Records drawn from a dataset
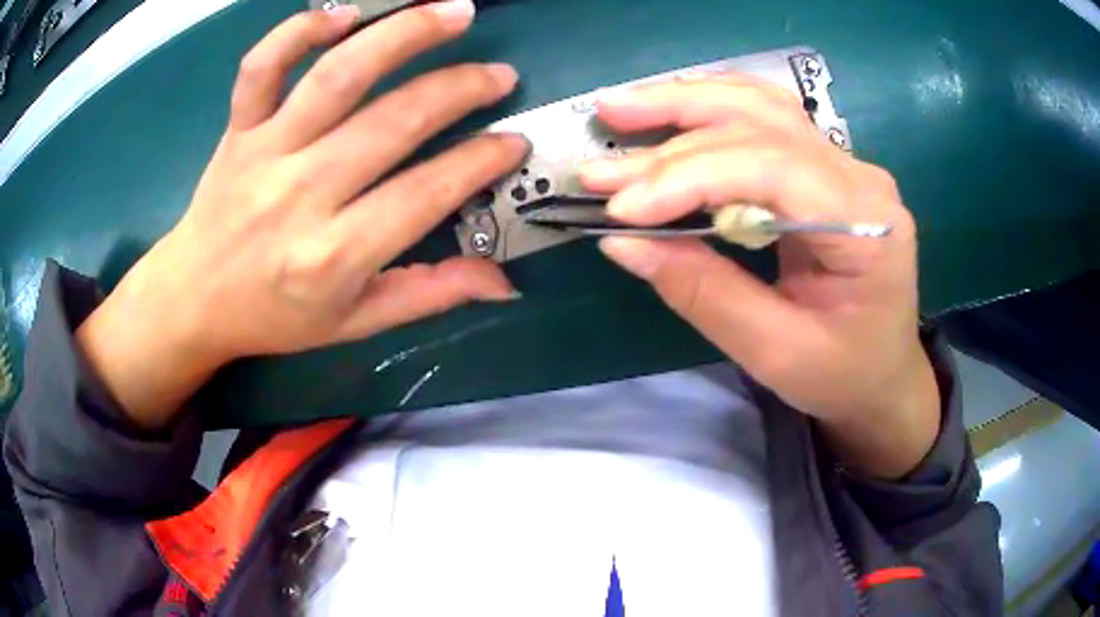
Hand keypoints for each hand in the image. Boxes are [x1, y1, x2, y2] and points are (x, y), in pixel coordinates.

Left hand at [77, 1, 525, 427]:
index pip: (426, 193)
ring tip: (454, 11)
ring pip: (338, 76)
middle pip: (392, 121)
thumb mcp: (353, 323)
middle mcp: (301, 194)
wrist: (194, 299)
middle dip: (459, 89)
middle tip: (499, 74)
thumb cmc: (274, 315)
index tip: (514, 142)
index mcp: (333, 255)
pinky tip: (345, 14)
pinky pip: (263, 66)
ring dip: (403, 35)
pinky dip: (300, 30)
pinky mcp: (238, 128)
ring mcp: (264, 152)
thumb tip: (503, 283)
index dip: (480, 161)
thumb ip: (428, 295)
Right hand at [581, 76, 939, 477]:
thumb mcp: (774, 351)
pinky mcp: (825, 167)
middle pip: (761, 124)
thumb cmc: (841, 374)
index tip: (621, 208)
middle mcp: (860, 177)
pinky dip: (711, 109)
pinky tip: (671, 106)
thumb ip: (703, 292)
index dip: (690, 178)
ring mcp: (845, 164)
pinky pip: (766, 120)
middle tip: (601, 154)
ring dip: (686, 103)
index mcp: (866, 225)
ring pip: (761, 106)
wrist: (882, 374)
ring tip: (621, 109)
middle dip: (673, 137)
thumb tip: (622, 242)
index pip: (771, 168)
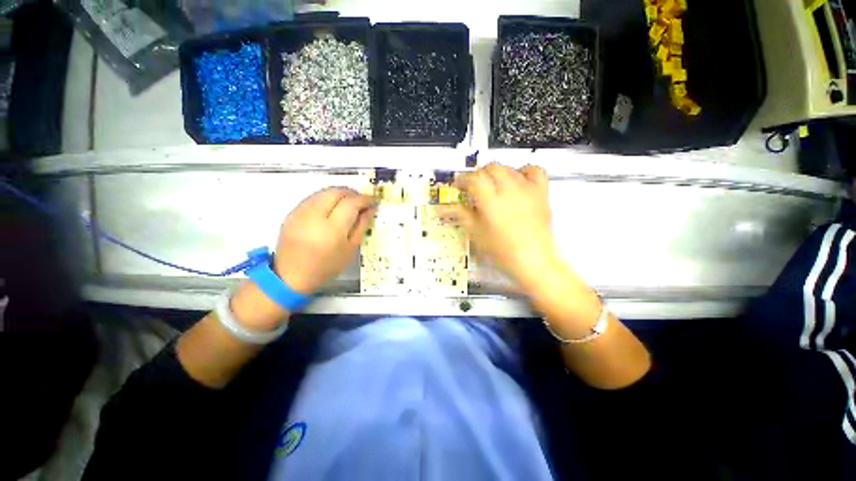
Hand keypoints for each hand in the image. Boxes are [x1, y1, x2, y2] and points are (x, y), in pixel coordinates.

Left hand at [273, 187, 374, 293]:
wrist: (291, 276)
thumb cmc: (326, 267)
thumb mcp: (350, 249)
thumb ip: (361, 226)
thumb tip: (370, 209)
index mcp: (331, 229)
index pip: (351, 203)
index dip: (365, 199)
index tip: (374, 201)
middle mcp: (313, 216)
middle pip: (336, 192)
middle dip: (352, 193)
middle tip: (362, 201)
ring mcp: (300, 212)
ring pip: (324, 192)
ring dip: (339, 194)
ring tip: (348, 204)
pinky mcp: (291, 213)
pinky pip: (313, 198)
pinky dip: (326, 198)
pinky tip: (332, 208)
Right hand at [442, 163, 559, 289]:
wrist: (533, 261)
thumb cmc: (503, 252)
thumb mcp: (477, 234)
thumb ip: (461, 215)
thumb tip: (445, 207)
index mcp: (491, 202)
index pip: (474, 178)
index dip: (463, 179)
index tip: (459, 186)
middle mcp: (509, 191)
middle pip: (491, 168)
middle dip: (479, 174)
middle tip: (474, 186)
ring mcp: (527, 190)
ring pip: (509, 168)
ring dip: (497, 172)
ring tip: (493, 184)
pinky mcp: (541, 193)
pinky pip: (535, 171)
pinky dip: (524, 171)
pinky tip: (518, 179)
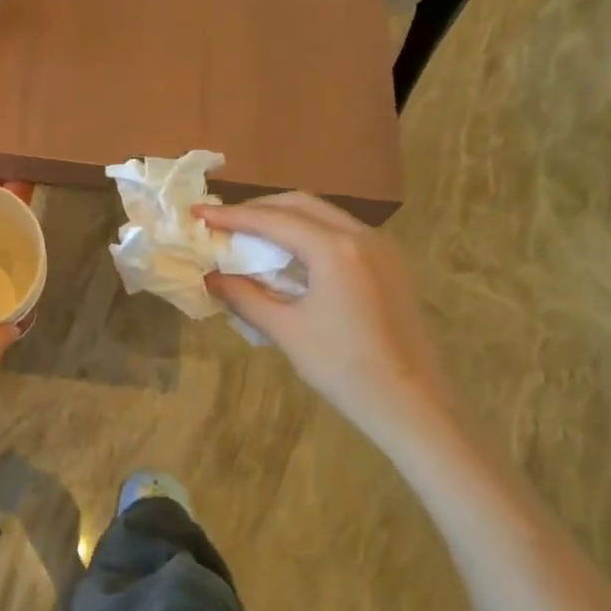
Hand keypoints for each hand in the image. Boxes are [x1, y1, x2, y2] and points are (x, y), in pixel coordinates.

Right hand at [198, 194, 454, 439]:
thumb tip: (209, 277)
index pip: (273, 220)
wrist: (413, 405)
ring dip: (284, 219)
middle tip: (222, 222)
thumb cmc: (344, 369)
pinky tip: (289, 255)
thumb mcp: (286, 331)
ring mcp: (382, 249)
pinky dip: (308, 234)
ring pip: (324, 216)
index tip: (197, 213)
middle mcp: (362, 237)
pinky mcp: (390, 265)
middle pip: (301, 205)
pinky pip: (341, 233)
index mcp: (336, 250)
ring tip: (249, 234)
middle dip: (258, 209)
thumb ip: (244, 296)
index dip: (231, 215)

REQUIRED WORK:
Leaving out the pictures, output each line above exactly as it is.

EXERCISE OUTPUT:
Hand keypoints for each hand in the image. Boxes are [x1, y1, x2, y2] and points are (x, y), in pixel coordinates.

Left hand at [77, 1, 525, 427]:
index pip: (426, 193)
ring tip: (454, 11)
ring pip: (338, 76)
middle pip: (392, 121)
thumb mcp: (353, 323)
middle mcp: (301, 194)
wrist: (194, 299)
middle dip: (459, 89)
middle tip: (499, 74)
thumb cmc: (274, 315)
index tip: (514, 142)
index mcp: (333, 255)
pinky tip: (345, 14)
pinky pip: (263, 66)
ring dip: (403, 35)
pinky dip: (300, 30)
pinky mcp: (238, 128)
ring mcp: (264, 152)
thumb tip: (503, 283)
index dip: (480, 161)
thumb ip: (428, 295)
Right hand at [581, 76, 939, 477]:
thumb mcp: (774, 351)
pinky mcp: (825, 167)
middle pip: (761, 124)
thumb cmc: (841, 374)
index tip: (621, 208)
middle mcp: (860, 177)
pinky dip: (711, 109)
pinky tip: (671, 106)
thumb ip: (703, 292)
index dip: (690, 178)
ring mcp: (845, 164)
pinky pip: (766, 120)
middle tip: (601, 154)
ring dip: (686, 103)
index mcp: (866, 225)
ring pip: (761, 106)
wrist: (882, 374)
ring tip: (621, 109)
middle dip: (673, 137)
thumb tip: (622, 242)
index pip: (771, 168)
Hand keypoints for each hand in the image. Boxes are [x1, y1, x2, y2] and points are (x, y), in pixel coordinates.

Left hand at [273, 187, 374, 293]:
wrist: (291, 276)
thumb cmc: (326, 267)
thumb mcp: (350, 249)
thumb ip: (361, 226)
thumb tip: (370, 209)
index mcp: (331, 229)
index pip: (351, 203)
index dip: (365, 199)
index tip: (374, 201)
middle mcp: (313, 216)
middle pip: (336, 192)
middle dip: (352, 193)
middle tip: (362, 201)
ring mcp: (300, 212)
ring pip: (324, 192)
ring dip: (339, 194)
ring tip: (348, 204)
pinky mcp: (291, 213)
pinky pip: (313, 198)
pinky dip: (326, 198)
pinky tip: (332, 208)
Right hand at [442, 163, 559, 289]:
wrist: (533, 261)
thumb cmc: (503, 252)
thumb mcp: (477, 234)
thumb ip: (461, 215)
thumb tip: (445, 207)
index mcp: (491, 202)
index pip: (474, 178)
index dip: (463, 179)
index tip: (459, 186)
middle mcp: (509, 191)
middle pip: (491, 168)
middle dip: (479, 174)
middle tip: (474, 186)
ring mcp: (527, 190)
ring pip: (509, 168)
ring dip: (497, 172)
ring tip: (493, 184)
pinky mcp: (541, 193)
pinky pip: (535, 171)
pinky dip: (524, 171)
pinky tip: (518, 179)
Hand keypoints for each hand in the image. Boxes are [x1, y1, x2, y2] and points are (x, y), in pixel coordinates.

Right hand at [198, 194, 454, 439]:
thumb tip: (209, 277)
index pip: (273, 220)
wrist: (413, 405)
ring dip: (284, 219)
middle tip: (222, 222)
thumb cmc: (344, 369)
pinky tip: (289, 255)
thumb mcp: (286, 331)
ring mcp: (382, 249)
pinky dip: (308, 234)
ring pip: (324, 216)
index tip: (197, 213)
middle mcp: (362, 237)
pinky mcp: (390, 265)
middle pip: (301, 205)
pinky pip: (341, 233)
index mcp: (336, 250)
ring tip: (249, 234)
middle dip: (258, 209)
thumb ip: (244, 296)
index dip: (231, 215)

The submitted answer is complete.